How to use hpmcountTo use the hpmcount utility, you do not need to modify your code.
Note: To guarantee correct hpmcount results, your code must be compiled with -qarch=pwr3 (or -qarch=auto).
By default hpmcount will write performance statistics for each task to standard output.
hpmcount is part of the HPM Toolkit. NERSC has compiled an explanation of some of the hpmcount output. All users will be interested in the reported value of Floating point instructions + FMA rate, which is the quantity usually called "FLOP" rate. The units reported are "Mflip/s", which is equivalent to the term "Mflop/s" for most purposes.
Usage
- Serial Job
% hpmcount executable_name
- Parallel jobs (separate output for each task)
% poe hpmcount executable_name -nodes x -procs y
Aggregate numbers for parallel jobs can be obtained by using IPM.
Caution: A common mistake: Do not do the following:
hpmcount poe ./executable_name hpmcount ./executable_name (if compiled with an mp* compiler)
Both of these are incorrect for parallel codes. They return the hardware performance data on the poe controlling process, not your code.
Examples
Three examples of the use of hpmcount are provided to illustrate various optimization levels for a matrix-matrix multiply computation. Examples are generally provided in Fortran, C and C++.
- Example 1: Unoptimized Matrix-Matrix Multiply
- Example 2: Optimized Matrix-Matrix Multiply
- Example 3: Library Call for Matrix-Matrix Multiply
We've compiled an explanation of the hardware counter output. The IBM documentation for the HPM Toolkit provides detailed descriptions of all the output measures provided by hpmcount as well as information on the lower-level API libhpm and a visualization tool for hpmviz for display of output files produced using libhpm. An example is provided in Fortran, C and C++ demonstrating the use of the low-level API to instrument distinct code sections, and the use of the hpmviz tool to visualize the analysis results.
For parallel codes, IPM is available to aggregate hpmcount information across multiple processors. The use of IPM is demonstrated with the following example.
Example 1: Unoptimized Matrix-Matrix Multiply
The following is a sample code which performs a matrix-matrix multiply. It is provided in
Running this code under hpmcount produces the following output.
Note that these some of these results vary slightly for the same compiler depending on machine loading.
The initial output about adding counter indicates the events that hpmcount is tracking.
After the code runs, hpmcount provides four sections of output:
- Total execution wall clock time,
- Resource usage, including basic information on timing memory usage, page faults, file I/O, interprocessor communication (IPC) and context switching
- Hardware counter information such as cycles, instructions, cache misses, register stores and loads, floating point unit (FPU) instructions, and floating point multiply-adds (FMAs)

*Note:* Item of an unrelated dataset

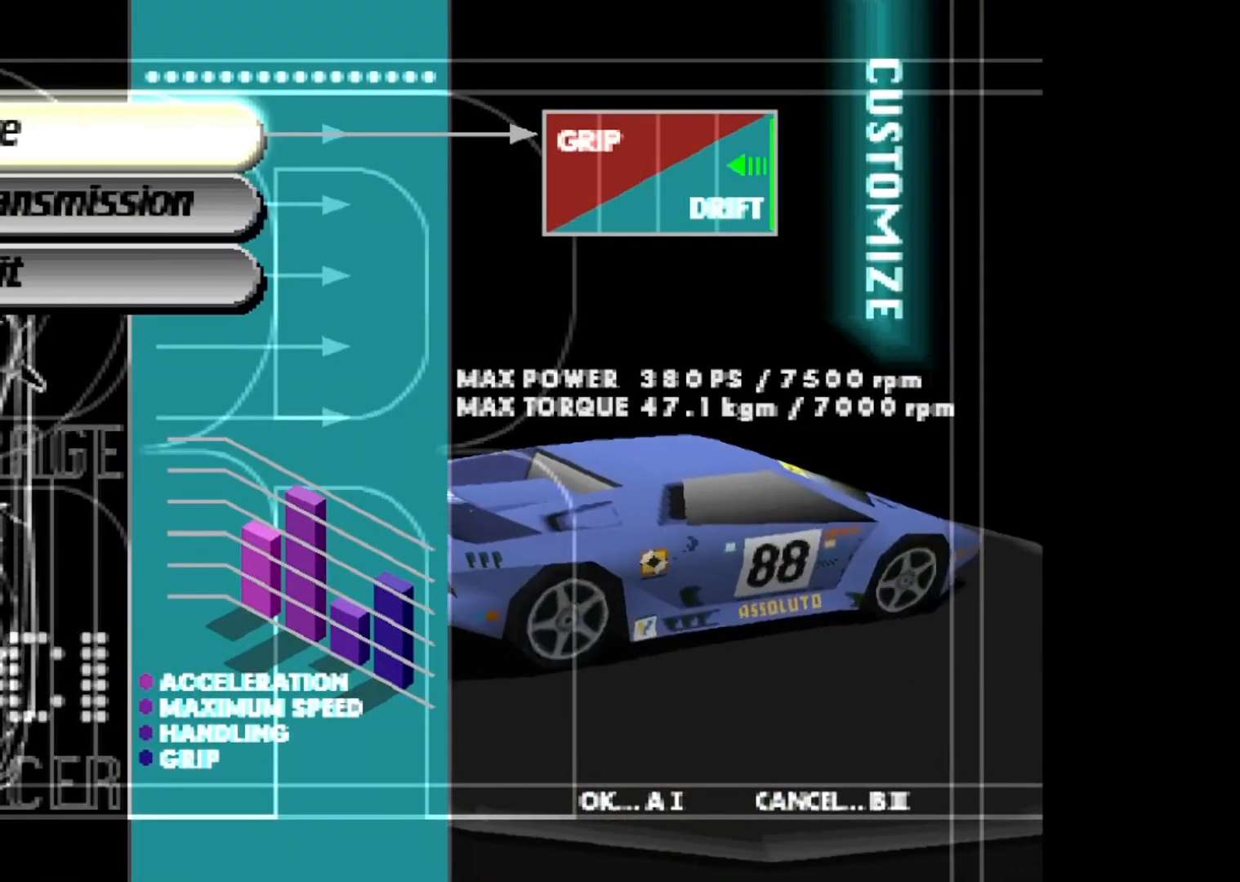
{"buttons": [], "events": [[166, "START", "up"]]}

- Rate information such as utilization, loads per cache miss, instructions per load/store, millions of instructions per second (MIPS), instructions per cycle, various sums of flaoting point operations and rates, and a measure of computation intensity
The Mflip/s metric near the end of the output indicates Millions of (arithmetic) FLoat Instructions Per Second. This reflects the floating point arithmetic operations performed by the code. These values may be used to deduce the computational efficiency of the code and possibly suggest optimization strategies. In general:
Mflip/s between 0- 100 (code needs optimization) Mflip/s between 100- 400 (code may need some optimization) Mflip/s between 400- 800 (well optimized code) Mflip/s between 800-1500 (very well optimized code or IBM libraray)
The example code in Fortran is only reporting around 8 Mflip/s, a very small percentage of the peak for a Power3 processor (1500 Mflip/s). The example code in C and C++ is reporting about 200 Mflip/s, which is better.
Some other useful values are:
Maximum resident set size : Amount of memory the code used PM_TLB_MISS (TLB misses) : Use of Cache (Should be small) Avg number of loads per TLB miss : Should be high (about 300 or more)
This code only used about 23 megabytes of memory. The Fortran version had about 2 billion cache misses, and only had about 1 cache page loads per miss. This indicates that the code was making inefficient use of the memory bandwidth. The C and C++ versions had only about 2 million cache misses, and over 1000 cache page loads per miss. The C and C++ versions of the code made much more efficient use of memory bandwidth.
Example 2: Optimized Matrix-Matrix Multiply
The memory access pattern of the code shown above in Example 1 can be made more efficient if the order of the indices in the nested loops is changed from i, k, j to j, k, i. This results in a memory stride of one.
do j=1,index
do k=1,index
do i=1,index
The results of running this rearranged code under hpmcount are shown here.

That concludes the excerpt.